Update: For some reason in the original version of this post, I said the new guidelines were from the Federal Communications Commission, rather than the Federal Trade Commission. My mistake, now corrected.
The long-running debate over freedom of speech on the internet took a new twist yesterday, when America’s most important regulators – the Federal Trade Commission – decided to approve new rules to stop independent bloggers from hiding their links to advertisers.
More accurately, the FTC has put forward a new series of guidelines designed to encourage fair and transparent product reviews online – including an attempt to regulate “payola” on websites and blogs. The possible consequence of breaking those rules? A fine of up to $11,000 (more than £6,800 in real money).
Payola schemes – where web users are offered money or gifts to write about certain services or products – have increased in recent years, as marketers realise that there’s a lot of hay to be made by using freebies and cash incentives to encourage bloggers, web users and forum contributors to produce reviews or testimonials. At its worst, it is a form of astroturfing, the pernicious practice of trying to trick people into thinking that has widespread support from ordinary members of the public.
However, the FTC’s guidelines – which are detailed in this press release – could also stretch to sites like Facebook and Twitter, according to this CNet report. It says that FTC bigwig Richard Cleland said he “plans to keep tabs on social networks as well as blogs”.
The rules also look at celebrity endorsements and generic testimonials, and were voted in unanimously by FTC commissioners. That means they aren’t strictly law – nor do they specify exactly how bloggers must provide disclosure of their relationships with companies. But they do make a few things clear:
The revised Guides specify that while decisions will be reached on a case-by-case basis, the post of a blogger who receives cash or in-kind payment to review a product is considered an endorsement.
Thus, bloggers who make an endorsement must disclose the material connections they share with the seller of the product or service.

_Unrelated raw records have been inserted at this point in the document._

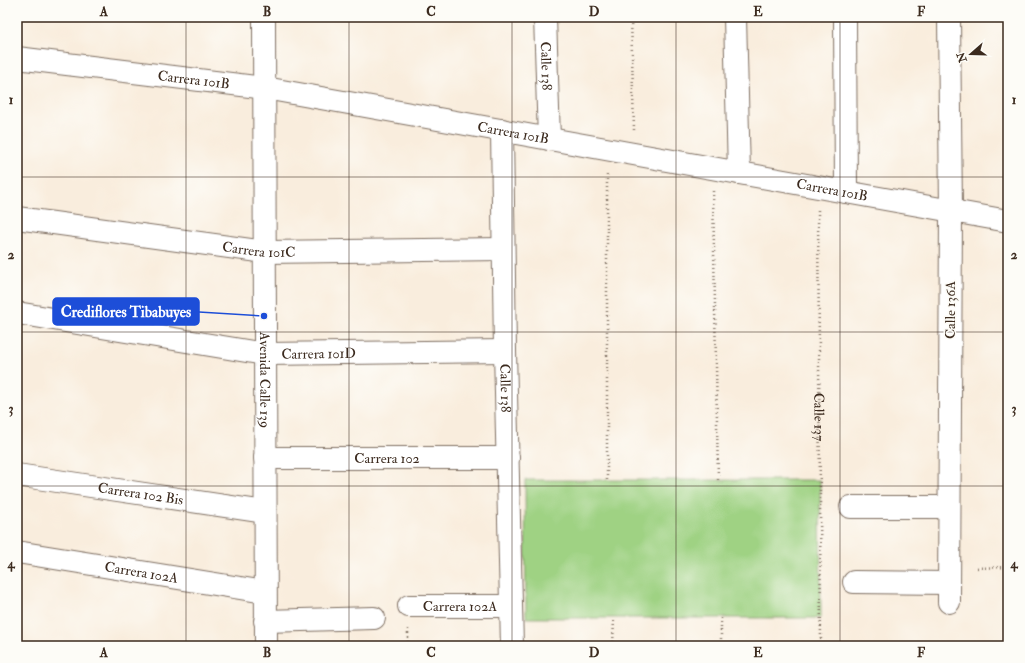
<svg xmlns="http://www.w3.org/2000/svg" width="1025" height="663" viewBox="0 0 1025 663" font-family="'IM FELL Double Pica',serif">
  <rect width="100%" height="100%" fill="#fdfcf7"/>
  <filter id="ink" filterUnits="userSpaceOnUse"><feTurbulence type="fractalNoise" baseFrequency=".025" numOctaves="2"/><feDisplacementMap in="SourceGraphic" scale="8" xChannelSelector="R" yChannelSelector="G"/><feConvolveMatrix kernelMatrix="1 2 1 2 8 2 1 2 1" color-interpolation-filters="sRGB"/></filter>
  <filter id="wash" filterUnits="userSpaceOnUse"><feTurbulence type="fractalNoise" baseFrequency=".012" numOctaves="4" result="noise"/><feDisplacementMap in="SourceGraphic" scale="16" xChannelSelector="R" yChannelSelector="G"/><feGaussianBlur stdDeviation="0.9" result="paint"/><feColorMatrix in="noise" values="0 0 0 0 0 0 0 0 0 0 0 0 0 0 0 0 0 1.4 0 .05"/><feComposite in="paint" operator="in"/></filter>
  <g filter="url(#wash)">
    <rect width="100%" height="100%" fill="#f9eddd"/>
    <path fill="#9fd283" stroke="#6d7e50" d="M 525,480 L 820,480 L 821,618 L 526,618 Z"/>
  </g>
  <g filter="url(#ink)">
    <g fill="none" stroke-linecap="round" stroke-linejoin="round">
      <g stroke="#7e6e61" stroke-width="24">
        <g id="minor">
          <path id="s2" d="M 545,17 L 549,139"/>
          <path d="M 735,17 L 739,173"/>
          <path d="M 845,17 L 846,192"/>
          <path d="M 949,17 L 951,211 L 949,602"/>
          <path id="s3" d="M 17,58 L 265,88 L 1008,221"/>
          <path id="s4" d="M 502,130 L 505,351 L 512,646"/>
          <path id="s5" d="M 17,218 L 265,252 L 503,249"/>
          <path id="s6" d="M 17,313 L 265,354 L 505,351"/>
          <path id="s7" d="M 265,458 L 508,458"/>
          <path id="s8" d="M 17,475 L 265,512"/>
          <path d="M 851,507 L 949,507"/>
          <path id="s9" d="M 17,552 L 265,592"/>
          <path d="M 854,582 L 949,583"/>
          <path id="s10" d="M 409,606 L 511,606"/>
          <path d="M 265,621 L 374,618"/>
        </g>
      </g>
      <g stroke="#7e6e61" stroke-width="24">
        <g id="major">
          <path id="s11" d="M 264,17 L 266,646"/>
        </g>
      </g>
      <g stroke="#7e6e61" stroke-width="2.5" stroke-dasharray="1 3" stroke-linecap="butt">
        <path d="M 631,17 L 634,130"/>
        <path d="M 713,191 L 718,480"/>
        <path id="s1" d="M 818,210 L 821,646"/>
        <path d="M 607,480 L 607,172"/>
        <path d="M 973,568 L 1008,567"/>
        <path d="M 721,618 L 721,646"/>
        <path d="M 408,646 L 408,629"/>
        <path d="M 613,646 L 614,618"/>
      </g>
      <use href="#minor" stroke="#fff" stroke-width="22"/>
      <use href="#major" stroke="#fff" stroke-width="22"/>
    </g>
  </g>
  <path fill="none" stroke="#3b2a1e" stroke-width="1" stroke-opacity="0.55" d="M 186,17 L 186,646M 349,17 L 349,646M 512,17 L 512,646M 676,17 L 676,646M 840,17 L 840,646M 17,177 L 1008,177M 17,332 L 1008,332M 17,486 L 1008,486"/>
  <g text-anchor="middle" stroke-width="3" stroke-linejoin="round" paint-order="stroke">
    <g font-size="14" fill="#3b2a1e" stroke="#fdfcf7">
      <text dy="5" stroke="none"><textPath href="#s2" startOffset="49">Calle 138</textPath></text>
      <text dy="5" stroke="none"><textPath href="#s3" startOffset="178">Carrera 101B</textPath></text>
      <text dy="5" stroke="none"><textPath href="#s3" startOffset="502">Carrera 101B</textPath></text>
      <text dy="5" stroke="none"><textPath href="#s3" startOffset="826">Carrera 101B</textPath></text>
      <text dy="5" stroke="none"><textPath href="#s5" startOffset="244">Carrera 101C</textPath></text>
      <text transform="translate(950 310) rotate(-90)" y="5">Calle 136A</text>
      <text dy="5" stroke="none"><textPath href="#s6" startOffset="305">Carrera 101D</textPath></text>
      <text dy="5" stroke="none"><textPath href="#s11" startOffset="363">Avenida Calle 139</textPath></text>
      <text dy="5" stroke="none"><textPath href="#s4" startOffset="258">Calle 138</textPath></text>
      <text dy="5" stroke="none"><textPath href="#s1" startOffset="207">Calle 137</textPath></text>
      <text dy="5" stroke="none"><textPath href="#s7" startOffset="122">Carrera 102</textPath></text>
      <text dy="5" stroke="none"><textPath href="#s8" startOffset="125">Carrera 102 Bis</textPath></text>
      <text dy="5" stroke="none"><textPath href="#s9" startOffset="126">Carrera 102A</textPath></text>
      <text dy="5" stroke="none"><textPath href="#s10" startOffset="51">Carrera 102A</textPath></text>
    </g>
  </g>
  <path fill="none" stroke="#1d4ed8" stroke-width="1.5" d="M264 316L199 312"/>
  <circle fill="#1d4ed8" stroke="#fdfcf7" stroke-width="1.5" cx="264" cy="316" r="4"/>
  <rect fill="#1d4ed8" stroke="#1d4ed8" stroke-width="1.5" x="53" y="298" width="146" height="27" rx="4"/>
  <g font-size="15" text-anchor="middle" font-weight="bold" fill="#fff">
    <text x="126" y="317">Crediflores Tibabuyes</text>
  </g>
  <rect width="1025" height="663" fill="none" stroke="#fdfcf7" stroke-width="44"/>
  <g transform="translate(971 54) rotate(250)" stroke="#fdfcf7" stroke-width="3" paint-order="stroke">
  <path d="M0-3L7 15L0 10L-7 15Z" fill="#3b2a1e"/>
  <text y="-6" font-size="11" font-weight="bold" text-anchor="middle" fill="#3b2a1e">N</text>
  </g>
  <rect x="22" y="22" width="981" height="619" fill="none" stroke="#3b2a1e" stroke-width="1.5"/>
  <g font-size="13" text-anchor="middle" font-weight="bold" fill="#3b2a1e">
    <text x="104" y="16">A</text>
    <text x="267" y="16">B</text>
    <text x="431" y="16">C</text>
    <text x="594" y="16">D</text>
    <text x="758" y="16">E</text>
    <text x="921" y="16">F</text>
    <text x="11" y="104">1</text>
    <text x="1014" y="104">1</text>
    <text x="11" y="259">2</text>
    <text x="1014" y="259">2</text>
    <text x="11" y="413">3</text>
    <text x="1014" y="413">3</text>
    <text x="11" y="568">4</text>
    <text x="1014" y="568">4</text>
    <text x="104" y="657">A</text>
    <text x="267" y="657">B</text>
    <text x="431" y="657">C</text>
    <text x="594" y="657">D</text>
    <text x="758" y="657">E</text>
    <text x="921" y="657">F</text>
  </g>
</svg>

The idea has, unsurprisingly, enraged those who don’t believe that the government has the right to start regulating what people say (even if it’s misleading). That includes Guardian columnist Jeff Jarvis, who – despite his hatred of payola – calls it a “monument to unintended consequence, hidden dangers and dangerous assumptions”.
One thing I am pretty sure about: this will be used by some journalists as a way to beat bloggers up. Payola is, after all, one area that journalism (stuck in its tedious and everlasting love-hate spiral with blogging) has often taken the sniffy high ground. Without a code of ethics and transparency, journalists often point out, bloggers are simply targets for unethical marketers. And while there’s certainly truth in that – marketers have certainly latched onto the concept, not least the controversial company PayPerPost – it’s also a bit rich to assume that every journalist or publication in America is a paragon of ethical virtue (or indeed unaffected by outside influences).
Anyway. Right now, I’m not entirely sure whether I think this is a good thing or not. The intention is clearly honourable, but I’m not sure what they mean in practice – the guidelines are 81 pages long and I haven’t finished reading them yet. Is it possible to regulate the internet in this way? And even if it possible, would it potentially restrict other areas of online life? Any thoughts?